Right around the time I started college, Facebook was just becoming popular. No one really knew how to use it, including me. I even added 500 of the students from my freshman class before I realized what “friends” actually meant. It was funny when I would befriend some in person, they would automatically make the connection that I was the one who added them the second day of school. No shame….now.
A few more years into college, my roommates and I thought it might be funny to add crazy middle names. I became known as Alyssa ‘MountaiN ConqueroR’ (those last letter capitals were a big deal!). For a few months, I would be asked if that was truly my middle name, but soon that faded. Instead, I began to be referred to solely as ‘Mountain Conqueror.’ I kinda loved it.

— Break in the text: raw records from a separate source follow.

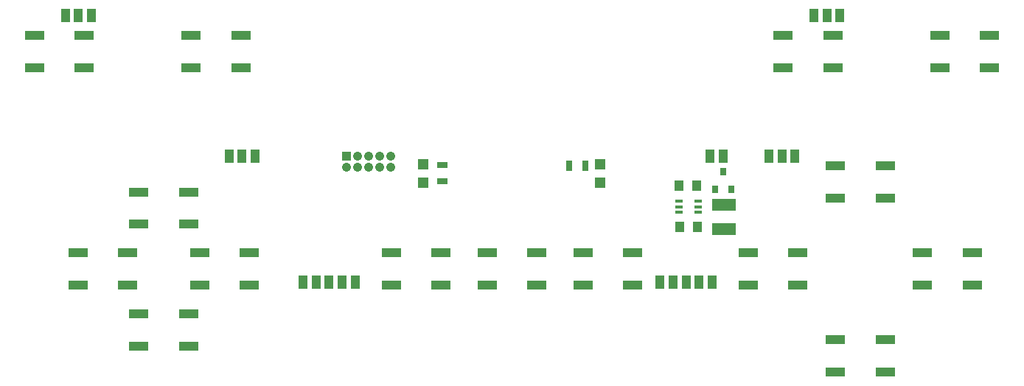
<source format=gbr>
G04 #@! TF.FileFunction,Soldermask,Top*
%FSLAX46Y46*%
G04 Gerber Fmt 4.6, Leading zero omitted, Abs format (unit mm)*
G04 Created by KiCad (PCBNEW (2016-04-11 BZR 6687, Git f239aee)-product) date 4/21/2016 12:06:05 PM*
%MOMM*%
G01*
G04 APERTURE LIST*
%ADD10C,0.020000*%
%ADD11R,1.000000X1.250000*%
%ADD12R,1.198880X1.198880*%
%ADD13R,1.300000X0.700000*%
%ADD14R,0.700000X1.300000*%
%ADD15R,0.800000X0.900000*%
%ADD16R,1.000000X1.500000*%
%ADD17R,1.050000X1.050000*%
%ADD18C,1.050000*%
%ADD19R,2.300000X1.100000*%
%ADD20R,2.700000X1.400000*%
%ADD21R,0.850000X0.350000*%
G04 APERTURE END LIST*
D10*
D11*
X91170000Y-36449000D03*
X89170000Y-36449000D03*
X91290400Y-41149600D03*
X89290400Y-41149600D03*
D12*
X59817000Y-36101020D03*
X59817000Y-34002980D03*
X80137000Y-36101020D03*
X80137000Y-34002980D03*
D13*
X62000000Y-35950000D03*
X62000000Y-34050000D03*
D14*
X76520000Y-34163000D03*
X78420000Y-34163000D03*
D15*
X93284000Y-36814000D03*
X95184000Y-36814000D03*
X94234000Y-34814000D03*
D16*
X92750000Y-33000000D03*
X94250000Y-33000000D03*
X52000000Y-47500000D03*
X49000000Y-47500000D03*
X50500000Y-47500000D03*
X47500000Y-47500000D03*
X46000000Y-47500000D03*
X93000000Y-47500000D03*
X90000000Y-47500000D03*
X91500000Y-47500000D03*
X88500000Y-47500000D03*
X87000000Y-47500000D03*
D17*
X51000000Y-33000000D03*
D18*
X52270000Y-33000000D03*
X53540000Y-33000000D03*
X54810000Y-33000000D03*
X56080000Y-33000000D03*
X52270000Y-34270000D03*
X53540000Y-34270000D03*
X54810000Y-34270000D03*
X56080000Y-34270000D03*
X51000000Y-34270000D03*
D16*
X39000000Y-33000000D03*
X37500000Y-33000000D03*
X40500000Y-33000000D03*
X101000000Y-33000000D03*
X99500000Y-33000000D03*
X102500000Y-33000000D03*
X106172000Y-16859000D03*
X107672000Y-16859000D03*
X104672000Y-16859000D03*
X20193000Y-16859000D03*
X21693000Y-16859000D03*
X18693000Y-16859000D03*
D19*
X39850000Y-44150000D03*
X39850000Y-47850000D03*
X34150000Y-47850000D03*
X34150000Y-44150000D03*
X107150000Y-57850000D03*
X107150000Y-54150000D03*
X112850000Y-54150000D03*
X112850000Y-57850000D03*
X122850000Y-44150000D03*
X122850000Y-47850000D03*
X117150000Y-47850000D03*
X117150000Y-44150000D03*
X102850000Y-44150000D03*
X102850000Y-47850000D03*
X97150000Y-47850000D03*
X97150000Y-44150000D03*
X107150000Y-37850000D03*
X107150000Y-34150000D03*
X112850000Y-34150000D03*
X112850000Y-37850000D03*
X32850000Y-37150000D03*
X32850000Y-40850000D03*
X27150000Y-40850000D03*
X27150000Y-37150000D03*
X27150000Y-54850000D03*
X27150000Y-51150000D03*
X32850000Y-51150000D03*
X32850000Y-54850000D03*
X25850000Y-44150000D03*
X25850000Y-47850000D03*
X20150000Y-47850000D03*
X20150000Y-44150000D03*
X61850000Y-44150000D03*
X61850000Y-47850000D03*
X56150000Y-47850000D03*
X56150000Y-44150000D03*
X83850000Y-44150000D03*
X83850000Y-47850000D03*
X78150000Y-47850000D03*
X78150000Y-44150000D03*
X72850000Y-44150000D03*
X72850000Y-47850000D03*
X67150000Y-47850000D03*
X67150000Y-44150000D03*
X20850000Y-19150000D03*
X20850000Y-22850000D03*
X15150000Y-22850000D03*
X15150000Y-19150000D03*
X38850000Y-19150000D03*
X38850000Y-22850000D03*
X33150000Y-22850000D03*
X33150000Y-19150000D03*
X106850000Y-19150000D03*
X106850000Y-22850000D03*
X101150000Y-22850000D03*
X101150000Y-19150000D03*
X124850000Y-19150000D03*
X124850000Y-22850000D03*
X119150000Y-22850000D03*
X119150000Y-19150000D03*
D20*
X94361000Y-41405000D03*
X94361000Y-38605000D03*
D21*
X91397000Y-38862000D03*
X91397000Y-38212000D03*
X91397000Y-39512000D03*
X89197000Y-39512000D03*
X89197000Y-38212000D03*
X89197000Y-38862000D03*
M02*

</source>
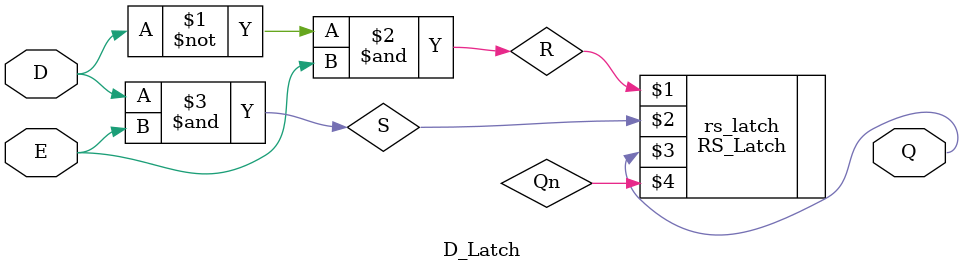
<source format=v>
`timescale 1ns / 1ps
module D_Latch(
    input D,
    input E,
    output Q
    );

wire R;
wire S;
wire Qn;

assign R = ~D & E;
assign S = D & E;
RS_Latch rs_latch(R, S, Q, Qn);

endmodule

</source>
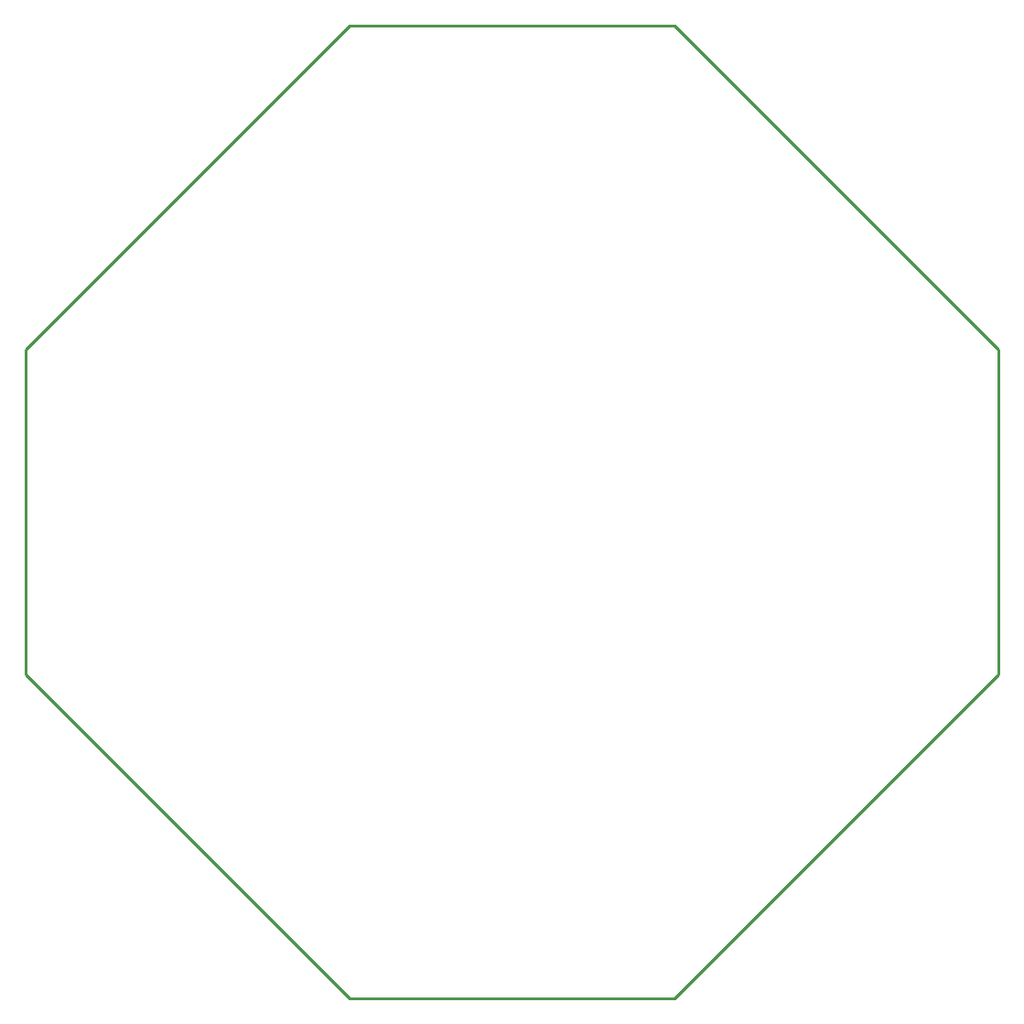
<source format=gko>
G04 Layer: BoardOutlineLayer*
G04 EasyEDA v6.5.1, 2022-06-25 03:13:47*
G04 a67cddfb3fce44daa9051d46cbbcc19f,10*
G04 Gerber Generator version 0.2*
G04 Scale: 100 percent, Rotated: No, Reflected: No *
G04 Dimensions in millimeters *
G04 leading zeros omitted , absolute positions ,4 integer and 5 decimal *
%FSLAX45Y45*%
%MOMM*%

%ADD10C,0.2540*%
D10*
X0Y6000000D02*
G01*
X2999999Y8999999D01*
X6000000Y8999999D01*
X8999999Y6000000D01*
X8999981Y2999994D01*
X5999988Y0D01*
X2999993Y0D01*
X0Y2999994D01*
X0Y6000000D01*

%LPD*%
M02*

</source>
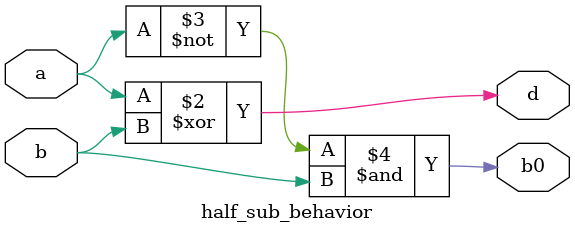
<source format=v>
module half_sub_behavior(output reg d,b0,input a,b );
  always @(*)
    begin
      d=a^b;
      b0=~a&b;
    end
endmodule

</source>
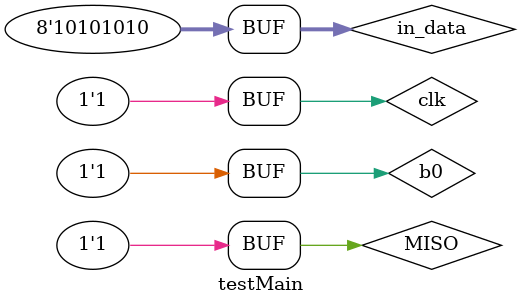
<source format=v>
`timescale 1ns / 1ps

module testMain;

  // Inputs
  reg b0;
  reg [7:0] in_data;
  reg clk;
  reg MISO;

  // Outputs
  wire [7:0] RM;
  wire CS;
  wire clkSeq;
  wire MOSI;

  // Instantiate the Unit Under Test (UUT)
  main uut (
         .b0(b0),
         .in_data(in_data),
         .clk(clk),
         .MISO(MISO),
         .RM(RM),
         .CS(CS),
         .clkSeq(clkSeq),
         .MOSI(MOSI)
       );

  initial
  begin
    in_data=8'b10101010;
    MISO = 1;
    //b0=1;
    #100;
    b0=0;
    #100;
    b0=1;
    //#100020;
    #100000;
    b0=0;
    #100;
    b0=1;
  end

  always
  begin
    #20;
    clk = 0;
    #20;
    clk = 1;
  end

endmodule


</source>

Just answering to it made me feel like I was brave.
However, I can say with full confidence that that is not always the case. In the middle of 2013, Jason and I made the decision to move to Colorado to start a coffee business. It should have felt like a dream come true. When asked what I wanted to do with my life, I would always respond “I think I would love to work in a coffee shop or cafe and just meet and encourage people.” However, I wallowed for a while. I wrestled with questions like “Do i remember how to meet people”, “Am I interesting enough to be of value as a friend” and “Will the Colorado air even make my hair look good” <–Priorities, I know. Jason has always been the “think it, jump at it” type. Where as I, though I hate to admit it, would rather let someone else go through something and report back to me. Fear was heavy in my mind until one day Jason sat down with me as I whimpered and explained that “this” was not me. I don’t let fear defeat me.
So here we are in a beautiful and frigid cold state. We own a couple of truly fun and challenging businesses. Furthermore, there is more meaning to the name I chose for myself in college: I conquer mountains and I am brave.